'Identifier' specification in data model

data2health / contributor-attribution-model

A simple data model to represent contributions made by agents to research artifacts

3 stars 0 forks source link

'Identifier' specification in data model #7

Open mbrush opened 5 years ago

mbrush commented 5 years ago

At present the spec requires identifiers to be specified as curies in string form - see Information Model documentation here. But there are many other ways we might specify/constrain identifier representation. e.g.:

Do not require id to be a curie - just allow any string here but recommend using a curie with a namespace and reference component. This is simplest and least constraining. But if we want to support creation of rdf/linked data then curies/URIs are a requirement.
Require representing curies as structured objects, perhaps adopting the FHIR Identifier data type for this
Allowing both id and Identifier data types (where 'id' would allow for local identifiers without associated namespaces) - again, following FHIR lead here

We should discuss the most practical approach, given the technical context in which the model will be implemented.

mbrush commented 5 years ago

Related is the issue of how to capture internal vs external identifiers for entities such as Person - which may have a local/internal identifier in a database, but also an external id from an authority like ORCID.

Currently the spec advises the following:

Instance identifiers can be internally generated by the system creating the data, or borrowed from external systems/authorities that mint identifiers (e.g. databases, registries, ontologies). For example, a Person instance can be assigned an internal identifier by the system generating the record (e.g. ex:12345), or the system can choose to use an established ORCID for that person (e.g. orcid:0000-0002-1048-5019). If a system wishes to capture both an internal and external identifiers, the internal id should be captured in the 'identifier' attribute, and the 'externalId' attribute can be used to record one or more established ids from community authorities.

We should review this approach and revise as needed.

diatomsRcool commented 5 years ago

I like ORCID, but we may need something for dead people (ISNI?) - if that is in scope.

mellybelly commented 5 years ago

I think that for the artifacts, we need to be much more flexible about the identifier type. CURIEs will not likely be common, and persistence is the more important recommendation. We should provide examples of many different types of useful identifiers. We can require global uniqueness, and resolution as a best practice.

mellybelly commented 5 years ago

@jmcmurry please comment

jmcmurry commented 5 years ago

Everything must be resolvable in some way. If necessary we can use W3ID that we can use for the oddball edge cases.

Do you anticipate having a LOT of different prefixes for this work? Do you anticipate needing to programmatically round trip CURIE->URL->CURIE?

If the answer to either of these is "no", then sticking with CURIE's is cleaner.

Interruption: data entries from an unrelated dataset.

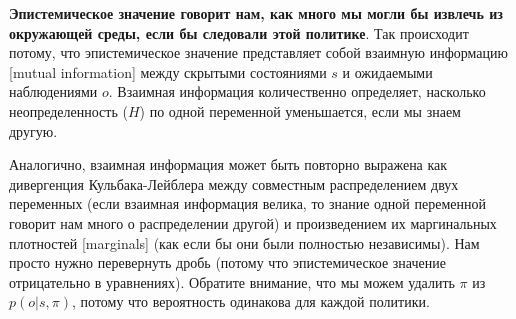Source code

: \documentclass[twoside,leqno, 11pt]{article}
\begin{document}
	
	\textbf{Эпистемическое значение говорит нам, как много мы могли бы извлечь из окружающей среды, если бы следовали этой политике}. Так происходит потому, что эпистемическое значение представляет собой взаимную информацию [mutual information] между скрытыми состояниями $s$ и ожидаемыми наблюдениями $o$. Взаимная информация количественно определяет, насколько неопределенность ($H$) по одной переменной уменьшается, если мы знаем другую.
	
	
	\begin{figure}[h]
	\end{figure}
	
	Аналогично, взаимная информация может быть повторно выражена как дивергенция Кульбака-Лейблера между совместным распределением двух переменных (если взаимная информация велика, то знание одной переменной говорит нам много о распределении другой) и произведением их маргинальных плотностей [marginals] (как если бы они были полностью независимы). Нам просто нужно перевернуть дробь (потому что эпистемическое значение отрицательно в уравнениях). Обратите внимание, что мы можем удалить $\pi$ из $p(o|s,\pi)$, потому что вероятность одинакова для каждой политики.
	
	
\end{document}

Either way, yes -- make recommendations for classes of things and what corresponding identifiers to provide. For people, ORCID >> whatever ORCID doesn't offer that we need to get the job done.

There are tradeoffs, so either way it would be good to have scripts that can examine the identifier health of the corpus. sigh This old chestnut is going to be the death of me :)

mbrush commented 5 years ago

I updated the spec to pull back on the CURIE requirement. I informally required global uniqueness, and resolution as a best practice, and recommend use of CURIEs as one way to achieve this.

Also, informal Implementation Guidance in the spec make recommendations for specific types of identifiers for certain entity types (e.g. ORCID for persons) - we the spec does not formally request or require this.

@jmcmurry can you review the text in the spec about the identifier data type and see if you concur. Feel free to comment on or edit the text (in suggest mode). And as for your questions above, I am not sure yet about how many prefixes will be used in this work, or programmatic round-tripping requirements. Thanks!